● **Quoted passage**

← Back to the section

When Kubernetes decides to restart or update a pod, it sends the process a SIGTERM signal and waits for it to finish on its own. FastAPI with uvicorn can do this correctly — wait for in-flight requests and close connections. But without correct configuration of Kubernetes itself, some requests still fail: kube-proxy keeps sending traffic to the dying pod for several more seconds after shutdown begins.

In this article — which settings you need and why.

How Kubernetes stops a pod

When Kubernetes terminates a pod (during a deployment update or scale-down), it does so in several steps:

  1. Runs the preStop hook — if one is configured.
  2. In parallel, removes the pod from the list of active service addresses (endpoints).
  3. After preStop finishes, sends the process SIGTERM.
  4. Waits for the process to finish on its own.
  5. If the process hasn't finished within terminationGracePeriodSeconds — forcibly kills it with SIGKILL.

The problem without preStop: steps 2 and 3 happen almost simultaneously, but kube-proxy updates its routing tables asynchronously — this takes 5–15 seconds. All this time new requests go to a pod that has already begun shutting down and may not process them.

● **Dataset extract**
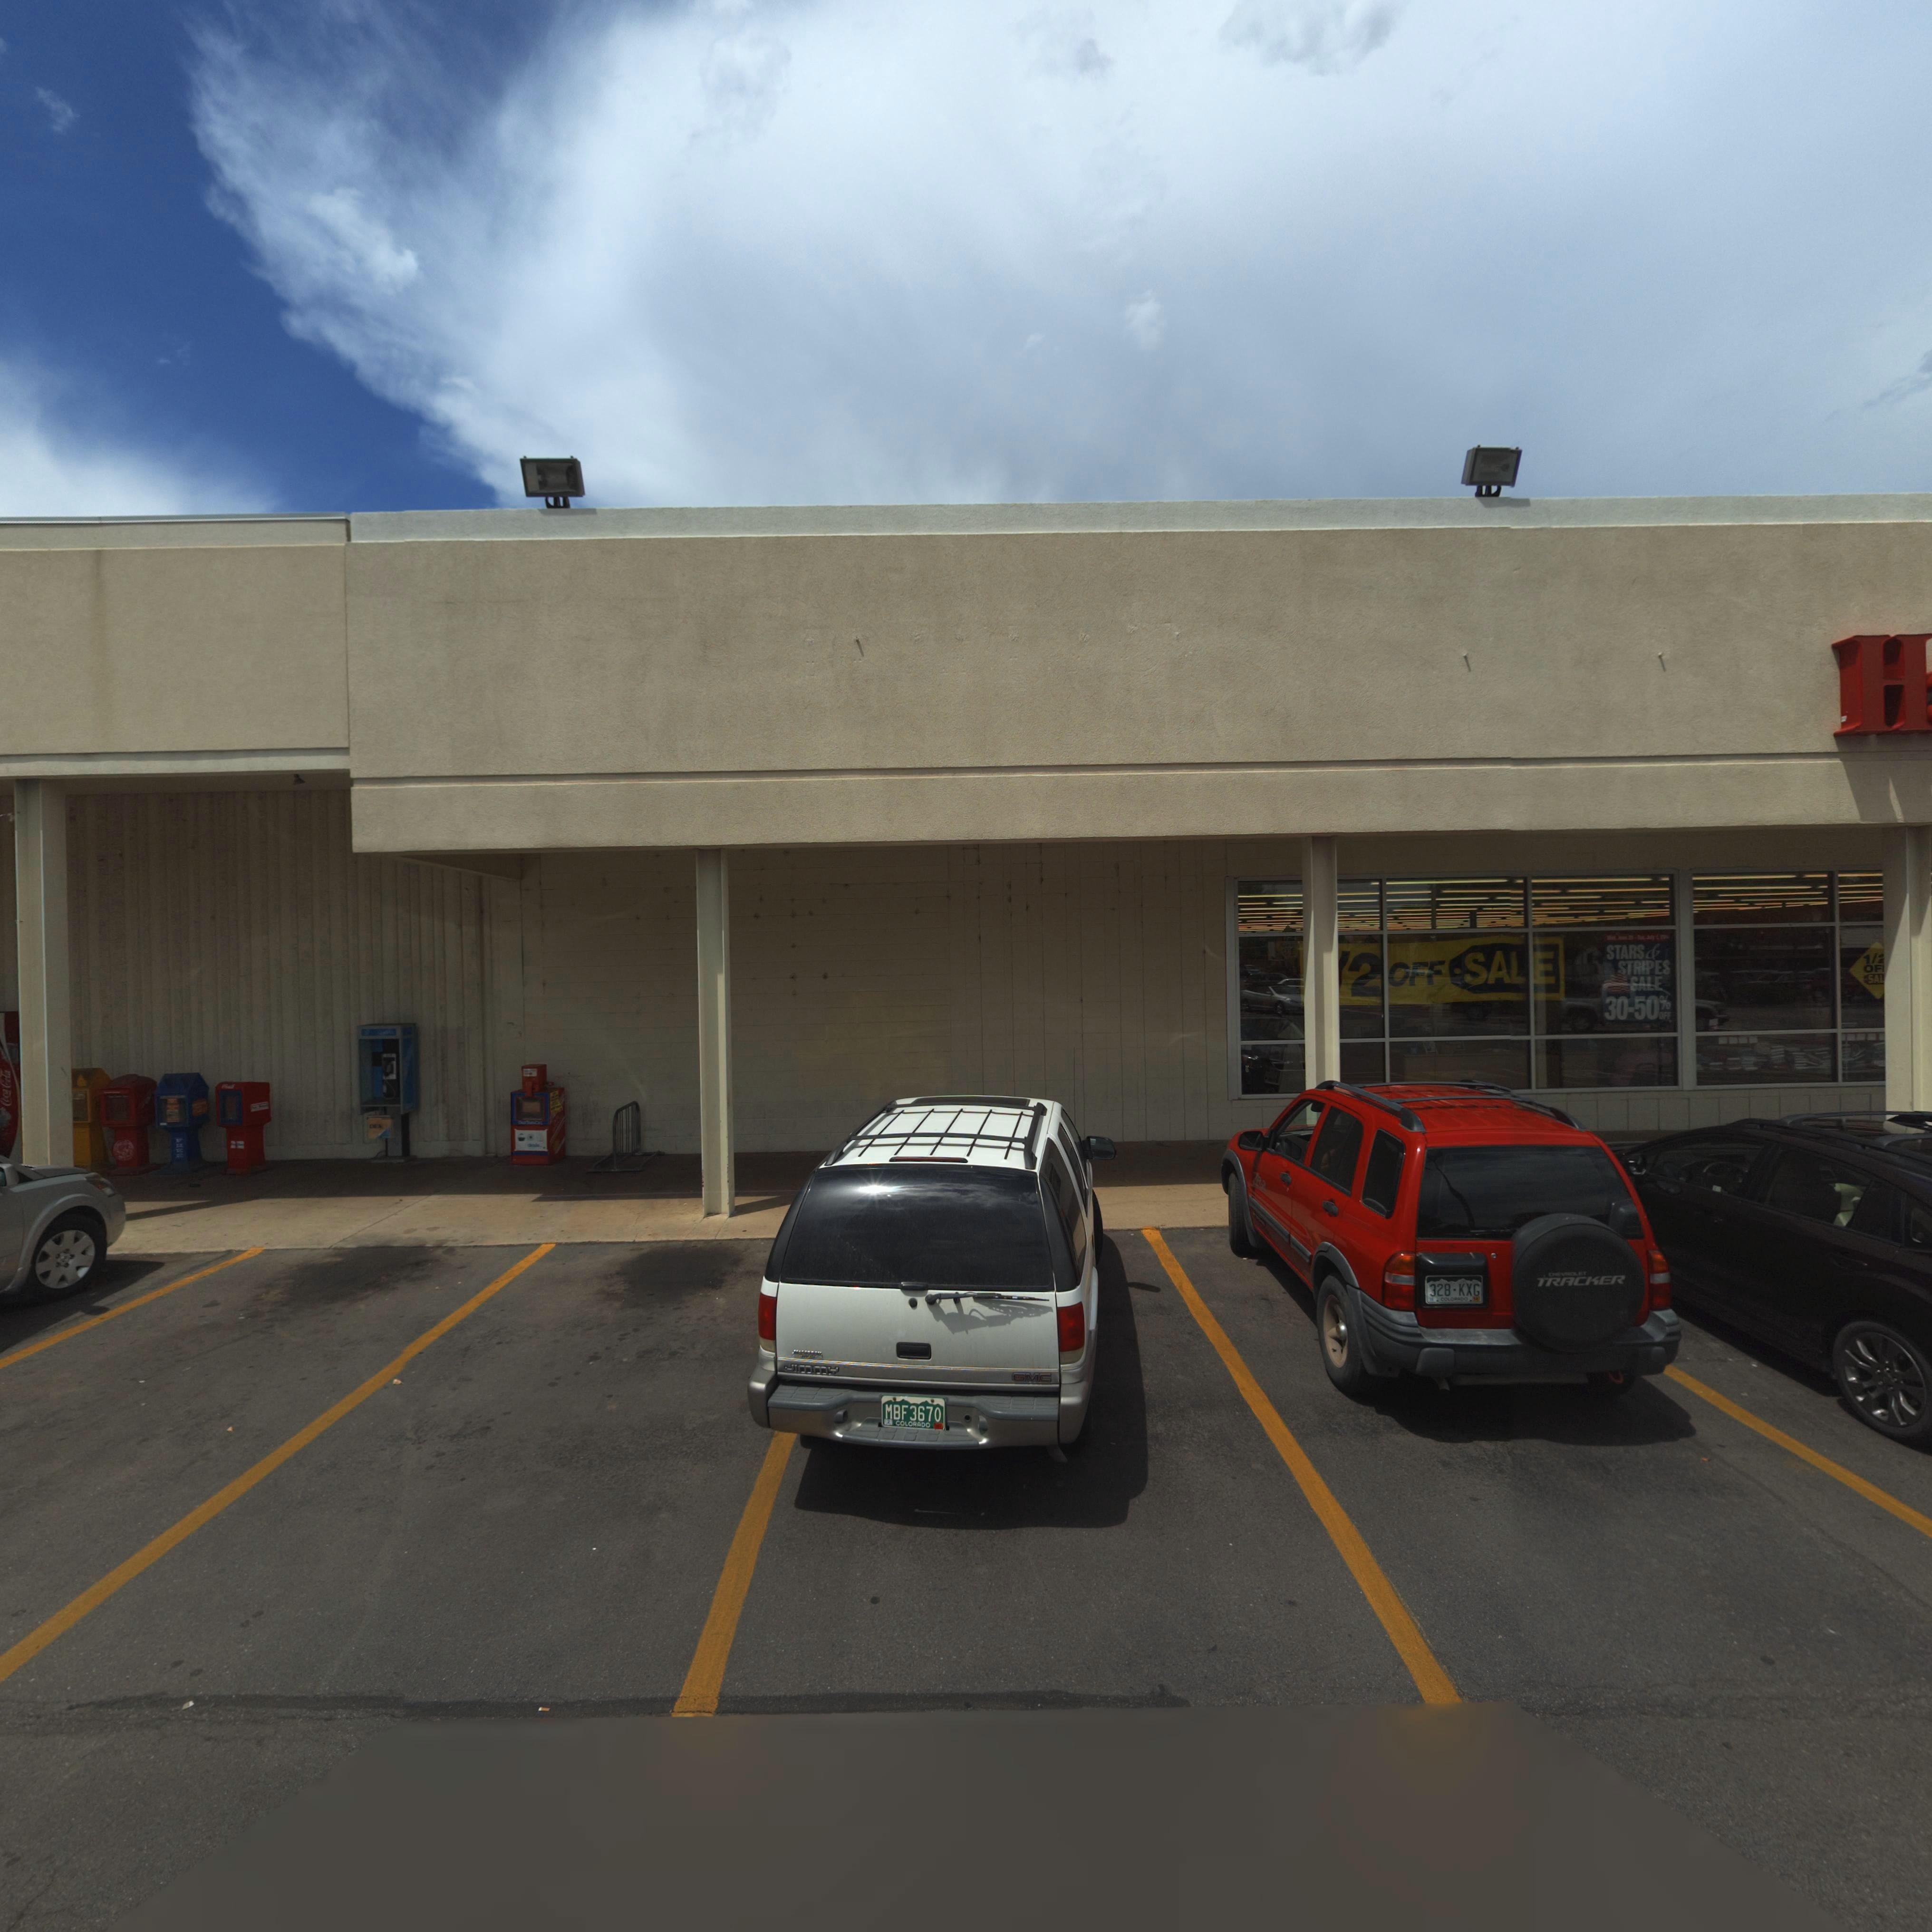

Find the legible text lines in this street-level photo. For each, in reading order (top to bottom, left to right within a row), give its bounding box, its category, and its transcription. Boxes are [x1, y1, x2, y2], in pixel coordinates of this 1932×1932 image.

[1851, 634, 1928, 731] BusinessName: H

● **Actions to take**
1. In the article on Kubernetes pod shutdown, how long does kube-proxy take to update its routing tables?
2. Write the next part of the article on gracefully shutting down FastAPI pods in Kubernetes, picking up after its last sentence.

● **Responses to the exercise**
1. 5–15 seconds.

2.
preStop: sleep 10 solves this problem: the pod "sleeps" for 10 seconds before receiving SIGTERM. During this time kube-proxy manages to update the routes, and new requests no longer reach the dying pod.

terminationGracePeriodSeconds: why 60, not 30

The default Kubernetes value is 30 seconds. That's not enough.

Let's look at how the time is spent:

T=0s    Kubernetes begins terminating the pod
T=0s    preStop sleep 10 starts
T=10s   preStop finished, the pod receives SIGTERM
T=10s+  FastAPI/uvicorn begins graceful shutdown:
          - switches readiness to 503 (removes the pod from traffic)
          - waits for in-flight requests to finish (25 seconds)
T=35s+  Connections to the DB, Kafka, etc. are closed
T=60s   If the process is still alive — SIGKILL

With terminationGracePeriodSeconds: 30, uvicorn is left with only 20 seconds after preStop. If requests take longer or resource closing is slow, the pod will get SIGKILL in the middle of the process.

The minimum budget: 10 seconds preStop + 25 seconds uvicorn graceful + time to close resources ≈ 40–50 seconds. We set 60 seconds with headroom.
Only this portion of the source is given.